AGOSTINO GIOVAGNOLI: IL PROBLEMA È DEI PARTITI IN GENERALE, LORO FINE È VUOTO CRUCIALE PER LA DEMOCRAZIA

Più tranchant lo storico Agostino Giovagnoli secondo cui “il problema più che del partito dei cattolici è dei partiti in generale. La fine dei partiti politici – spiega a Policy Maker – ha lasciato un vuoto cruciale per la democrazia perché non c’è un’articolazione in senso pluralista“. Si tratta di una “questione da affrontare. Di sicuro Panebianco non risolve il problema”. Al politologo Giovagnoli non risparmia critiche: “La verità è che il pensiero liberale portato avanti da Panebianco e da altri – in prima fila nei decenni passati – ha distrutto i partiti e ora servirebbe un po’ di autocritica come presupposto per andare avanti.

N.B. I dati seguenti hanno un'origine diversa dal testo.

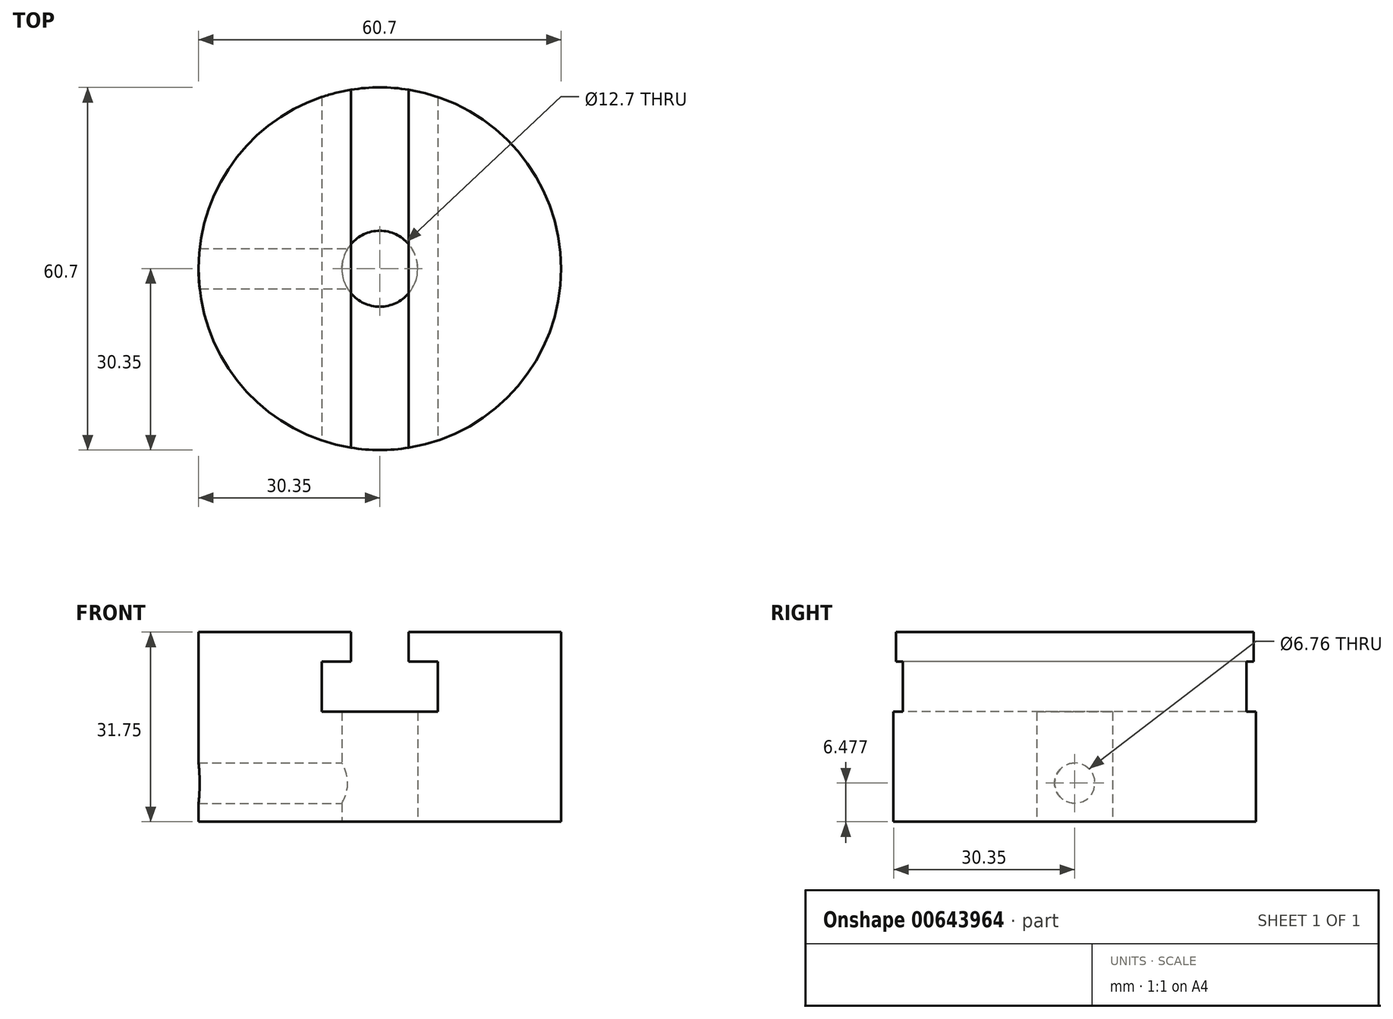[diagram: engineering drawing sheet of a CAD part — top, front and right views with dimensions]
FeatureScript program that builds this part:
annotation { "Feature Type Name" : "Feature", "Feature Type Description" : "" }
export const myFeature = defineFeature(function(context is Context, id is Id, definition is map)
    precondition{}
    {
        {
            var Q0;
            Q0=qCreatedBy(makeId("Top.planeOp"),FACE);
            var sketch = newSketch(context, id + "F0", { "sketchPlane" : qUnion([Q0])});
            skCircle(sketch, "E0", {"center": v(0, 0) * mm, "radius": 30.35 * mm});
            skSolve(sketch);
        }
        {
            var Q0;
            Q0=makeQuery(id+"F0.imprint","IMPRINT",FACE,{"disambiguationData":[TD([[makeQuery(id+"F0.imprint","IMPRINT",EDGE,{"derivedFrom":sQuery(id+"F0.wireOp",EDGE,"E0")}),1.0]])]});
            extrude(context, id + "F1", {"entities" : qUnion([Q0]), "depth" : 31.75 * mm, "offsetDistance" : 25.4 * mm});
        }
        {
            var Q0;
            Q0=makeQuery(id+"F1.opExtrude","CAP_FACE",FACE,{"disambiguationData":[OSD([sQuery(id+"F0.wireOp",EDGE,"E0")])],"isStart":true});
            var sketch = newSketch(context, id + "F2", { "sketchPlane" : qUnion([Q0])});
            skCircle(sketch, "E1", {"center": v(0, 0) * mm, "radius": 6.35 * mm});
            skSolve(sketch);
        }
        {
            var Q0;
            Q0=makeQuery(id+"F2.imprint","IMPRINT",FACE,{"disambiguationData":[TD([[makeQuery(id+"F2.imprint","IMPRINT",EDGE,{"derivedFrom":sQuery(id+"F2.wireOp",EDGE,"E1")}),1.0]])]});
            extrude(context, id + "F3", {"entities" : qUnion([Q0]), "operationType" : NewBodyOperationType.REMOVE, "oppositeDirection" : true, "depth" : 18.41 * mm, "offsetDistance" : 25.4 * mm});
        }
        {
            var Q0;
            Q0=qCreatedBy(makeId("Front.planeOp"),FACE);
            var sketch = newSketch(context, id + "F4", { "sketchPlane" : qUnion([Q0])});
            skLineSegment(sketch, "E2.bottom", {"start": v(-9.7, 26.8) * mm, "end": v(9.7, 26.8) * mm});
            skLineSegment(sketch, "E2.top", {"start": v(-9.7, 18.41) * mm, "end": v(9.7, 18.41) * mm});
            skLineSegment(sketch, "E2.left", {"start": v(-9.7, 26.8) * mm, "end": v(-9.7, 18.41) * mm});
            skLineSegment(sketch, "E2.right", {"start": v(9.7, 26.8) * mm, "end": v(9.7, 18.41) * mm});
            skLineSegment(sketch, "E3.bottom", {"start": v(4.83, 26.8) * mm, "end": v(-4.83, 26.8) * mm});
            skLineSegment(sketch, "E3.top", {"start": v(4.83, 33.35) * mm, "end": v(-4.83, 33.35) * mm});
            skLineSegment(sketch, "E3.left", {"start": v(4.83, 26.8) * mm, "end": v(4.83, 33.35) * mm});
            skLineSegment(sketch, "E3.right", {"start": v(-4.83, 26.8) * mm, "end": v(-4.83, 33.35) * mm});
            skSolve(sketch);
        }
        {
            var Q0;
            Q0 = qSketchRegion(id + "F4", true);
            extrude(context, id + "F5", {"entities" : qUnion([Q0]), "operationType" : NewBodyOperationType.REMOVE, "endBound" : BoundingType.SYMMETRIC, "oppositeDirection" : true, "depth" : 60.7 * mm, "offsetDistance" : 25.4 * mm});
        }
        {
            var Q0;
            Q0=qCreatedBy(makeId("Right.planeOp"),FACE);
            var sketch = newSketch(context, id + "F6", { "sketchPlane" : qUnion([Q0])});
            skCircle(sketch, "E4", {"center": v(0, 6.48) * mm, "radius": 3.38 * mm});
            skSolve(sketch);
        }
        {
            var Q0;
            Q0 = qSketchRegion(id + "F6", true);
            var Q1;
            Q1=sQuery(id+"F6.wireOp",EDGE,"E4");
            extrude(context, id + "F7", {"entities" : qUnion([Q0]), "operationType" : NewBodyOperationType.REMOVE, "surfaceEntities" : qUnion([Q1]), "oppositeDirection" : true, "depth" : 60.7 * mm, "offsetDistance" : 25.4 * mm});
        }
    });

Si tratta di un pensiero che ha forzato in senso neoliberale l’orientamento della società e il populismo è figlio di questo liberalismo che a sua volta nasce dall’economia”.

Oggi, prosegue lo storico, “non ci sono i presupposti per la formazione di partiti politici. C’è molta confusione perché per anni sono state fatte affermazioni sbagliate e ora bisogna rimettere in discussione luoghi comuni come quello che la democrazia rappresentativa è vecchia, superata, sbagliata e che i problemi del mondo sono indipendenti dalla nostra realtà. In tal senso è utile riaprire il discorso sull’Europa, uno dei pochi strumenti che abbiamo per contrastare i poteri forti sovranazionali. Essere politicamente provinciali – sottolinea – è un’arma di distrazione di massa”. Per quanto riguarda il ruolo dei cattolici, Giovagnoli non ha dubbi: “Il mondo cattolico è già protagonista dell’attuale stagione, ad esempio con le prese di posizione dei vescovi sugli immigrati, sulla solidarietà. In sostanza, è una delle poche voci che si levano dalla società civile“.